Parkinson didn't mention the coal plant in a statement following the House vote but focused on the bill's provisions promoting conservation and renewable energy. Among them are a requirement that all utilities generate 20 percent of their electricity from renewable sources by 2020.
"Now, we've passed a comprehensive energy package that will create jobs and put Kansas at the forefront of renewable energy efforts," Parkinson said.
The Senate had passed the bill on a 37-2 vote Thursday night.
Parkinson brokered the deal to end the 19-month impasse over the state's refusal in October 2007 to issue an air-quality permit for Sunflower to build two plants at the same site.
Passage of the bill also would end lawsuits by Sunflower challenging the permit denial. The Hays-based utility had argued that the state's top environmental regulator had overstepped his authority.
The bill contains "green" provisions, including incentives for consumers to use wind- and solar-powered generators and use of alternative fuels.
"Kansas stands to gain thousands of jobs from a renewable energy economy, and the work we've accomplished this (legislative) session puts us on solid ground to move forward," Parkinson said.
But environmental groups criticized the agreement between Parkinson and Sunflower CEO Earl Watkins Jr. The Sierra Club's state chapter said it was "packed with escape clauses" for the utility.
"The notion that Kansas needed to build new coal to advance our renewable energy resources is absolutely false," the group said in a written statement. "This sweetheart deal for the coal industry will leave Kansas with weak renewable energy policy, increased pollution, and an unneeded coal plant."

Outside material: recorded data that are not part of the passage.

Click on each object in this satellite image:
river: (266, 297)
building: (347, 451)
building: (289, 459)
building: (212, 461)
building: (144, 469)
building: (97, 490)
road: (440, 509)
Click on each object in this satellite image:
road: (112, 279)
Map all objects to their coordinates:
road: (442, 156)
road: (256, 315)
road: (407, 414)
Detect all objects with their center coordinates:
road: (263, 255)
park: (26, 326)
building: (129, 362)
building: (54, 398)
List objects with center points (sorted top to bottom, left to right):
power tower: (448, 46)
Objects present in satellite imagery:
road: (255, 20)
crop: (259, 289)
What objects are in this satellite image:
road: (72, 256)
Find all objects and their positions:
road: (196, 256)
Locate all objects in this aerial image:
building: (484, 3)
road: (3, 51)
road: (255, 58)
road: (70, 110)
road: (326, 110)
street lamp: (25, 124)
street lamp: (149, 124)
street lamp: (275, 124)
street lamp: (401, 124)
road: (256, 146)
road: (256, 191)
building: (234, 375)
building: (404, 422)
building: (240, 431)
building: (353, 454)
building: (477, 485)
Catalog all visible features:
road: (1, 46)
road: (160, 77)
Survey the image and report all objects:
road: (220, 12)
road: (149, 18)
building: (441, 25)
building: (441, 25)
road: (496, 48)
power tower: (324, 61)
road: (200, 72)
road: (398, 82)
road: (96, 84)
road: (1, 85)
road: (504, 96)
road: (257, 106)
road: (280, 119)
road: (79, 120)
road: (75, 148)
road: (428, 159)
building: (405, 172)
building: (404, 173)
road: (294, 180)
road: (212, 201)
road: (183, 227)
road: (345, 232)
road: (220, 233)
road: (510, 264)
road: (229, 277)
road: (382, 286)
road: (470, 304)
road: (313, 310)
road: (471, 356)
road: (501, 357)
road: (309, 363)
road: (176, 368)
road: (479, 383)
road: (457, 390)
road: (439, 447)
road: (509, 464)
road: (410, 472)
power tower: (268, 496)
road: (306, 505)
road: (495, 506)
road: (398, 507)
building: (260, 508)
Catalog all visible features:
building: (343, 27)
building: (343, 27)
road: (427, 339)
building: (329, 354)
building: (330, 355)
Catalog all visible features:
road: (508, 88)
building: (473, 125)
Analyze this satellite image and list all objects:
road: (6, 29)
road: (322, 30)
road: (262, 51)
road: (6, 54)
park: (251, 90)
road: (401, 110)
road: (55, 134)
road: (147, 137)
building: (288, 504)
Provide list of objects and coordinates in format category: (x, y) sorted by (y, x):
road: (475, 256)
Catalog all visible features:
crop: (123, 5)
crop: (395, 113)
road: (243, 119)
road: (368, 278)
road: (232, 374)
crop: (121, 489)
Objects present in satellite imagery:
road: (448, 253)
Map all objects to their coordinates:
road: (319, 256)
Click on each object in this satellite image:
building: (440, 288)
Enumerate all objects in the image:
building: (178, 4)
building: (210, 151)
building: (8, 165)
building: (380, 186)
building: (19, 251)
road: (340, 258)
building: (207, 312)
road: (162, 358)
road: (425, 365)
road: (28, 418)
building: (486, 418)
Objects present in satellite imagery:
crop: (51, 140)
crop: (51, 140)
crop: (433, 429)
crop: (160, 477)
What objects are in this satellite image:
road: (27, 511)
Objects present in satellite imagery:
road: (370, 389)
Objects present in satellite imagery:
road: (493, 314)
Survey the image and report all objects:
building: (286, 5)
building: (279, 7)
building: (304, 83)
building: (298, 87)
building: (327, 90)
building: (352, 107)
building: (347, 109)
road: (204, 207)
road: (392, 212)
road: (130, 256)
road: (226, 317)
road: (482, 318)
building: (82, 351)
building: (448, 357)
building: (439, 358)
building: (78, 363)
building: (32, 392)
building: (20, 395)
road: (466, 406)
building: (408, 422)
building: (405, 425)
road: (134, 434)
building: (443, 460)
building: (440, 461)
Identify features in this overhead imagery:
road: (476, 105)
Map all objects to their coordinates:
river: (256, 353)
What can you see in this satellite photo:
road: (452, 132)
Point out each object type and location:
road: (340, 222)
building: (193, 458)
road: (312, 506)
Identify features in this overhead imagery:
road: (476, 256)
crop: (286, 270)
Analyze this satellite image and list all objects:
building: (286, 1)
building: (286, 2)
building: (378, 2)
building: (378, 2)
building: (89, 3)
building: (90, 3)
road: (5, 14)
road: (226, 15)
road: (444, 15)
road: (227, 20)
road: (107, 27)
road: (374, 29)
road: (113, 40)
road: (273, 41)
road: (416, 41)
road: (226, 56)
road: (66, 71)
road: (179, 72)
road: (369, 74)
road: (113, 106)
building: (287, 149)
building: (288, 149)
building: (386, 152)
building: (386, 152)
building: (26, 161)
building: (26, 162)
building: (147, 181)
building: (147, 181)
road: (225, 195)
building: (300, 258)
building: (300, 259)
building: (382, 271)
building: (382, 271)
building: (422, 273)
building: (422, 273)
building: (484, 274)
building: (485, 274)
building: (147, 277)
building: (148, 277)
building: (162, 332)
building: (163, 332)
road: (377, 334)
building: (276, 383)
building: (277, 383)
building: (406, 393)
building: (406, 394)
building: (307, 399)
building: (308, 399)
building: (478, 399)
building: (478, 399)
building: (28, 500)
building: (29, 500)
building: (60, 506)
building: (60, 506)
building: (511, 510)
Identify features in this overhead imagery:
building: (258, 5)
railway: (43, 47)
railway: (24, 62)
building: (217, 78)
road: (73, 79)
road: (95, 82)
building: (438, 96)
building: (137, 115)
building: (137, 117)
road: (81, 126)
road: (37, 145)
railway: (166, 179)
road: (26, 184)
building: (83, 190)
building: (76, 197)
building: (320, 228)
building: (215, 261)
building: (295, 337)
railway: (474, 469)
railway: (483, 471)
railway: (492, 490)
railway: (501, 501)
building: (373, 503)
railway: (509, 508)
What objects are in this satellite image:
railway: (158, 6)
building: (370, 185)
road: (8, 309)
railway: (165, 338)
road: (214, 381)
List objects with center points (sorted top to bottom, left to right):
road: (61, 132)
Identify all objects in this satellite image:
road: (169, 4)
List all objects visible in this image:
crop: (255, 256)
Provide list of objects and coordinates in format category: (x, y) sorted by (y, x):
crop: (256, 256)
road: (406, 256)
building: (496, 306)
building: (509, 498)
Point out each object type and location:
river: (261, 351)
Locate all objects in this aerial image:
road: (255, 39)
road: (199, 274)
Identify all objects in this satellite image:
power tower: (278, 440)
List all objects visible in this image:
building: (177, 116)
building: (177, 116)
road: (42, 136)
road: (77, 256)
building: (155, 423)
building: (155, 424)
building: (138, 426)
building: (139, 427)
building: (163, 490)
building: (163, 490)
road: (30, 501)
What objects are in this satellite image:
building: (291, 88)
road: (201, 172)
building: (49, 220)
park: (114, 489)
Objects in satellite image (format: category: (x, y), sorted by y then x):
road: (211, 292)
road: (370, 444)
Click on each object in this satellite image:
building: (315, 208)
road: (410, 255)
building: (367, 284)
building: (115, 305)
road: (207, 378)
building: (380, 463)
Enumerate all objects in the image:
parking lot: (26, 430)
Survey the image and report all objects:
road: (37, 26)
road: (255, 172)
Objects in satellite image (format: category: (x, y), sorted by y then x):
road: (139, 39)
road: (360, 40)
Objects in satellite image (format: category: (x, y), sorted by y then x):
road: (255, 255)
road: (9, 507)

Even Rep. Jason Watkins, a Wichita Republican who supports construction of the coal plant and voted for the bill, didn't see its "green" provisions as strong enough.
"I don't think they mean anything," he said. "I don't think we're being honest with the people of Kansas when we tell them we're for renewable energy."
Parkinson began negotiating with Sunflower hours after he become governor April 28, when Kathleen Sebelius resigned to become U.S. secretary of health and human services.
Sunflower initially planned to build two coal-fired plants in southwest Kansas. But Health and Environment Secretary Rod Bremby denied Sunflower an air-quality permit over environmental concerns.
Legislators passed three bills last year to overturn the denial and a fourth this year; Sebelius vetoed them all.
The single power plant could generate enough electricity to meet the peak demands of 448,000 households. Plans also call for construction of two transmission lines, each capable of carrying 1,000 megawatts into Colorado. Those lines are vital to the future growth of wind power in the state.
Sunflower would sell 78 percent of the new power to two out-of-state electric cooperatives helping to finance the project. They are Tri-State Generation and Transmission Association Inc. of Westminster, Colo., and Golden Spread Electric Cooperative in Amarillo, Texas.
About 1,500 construction jobs would be created during the four years needed to build the plant. Construction could start by the end of 2010.
Sunflower agreed to take steps to offset the plant's potential CO2 emissions that include setting up new wind-powered generators and using biomass fuels such as waste wood.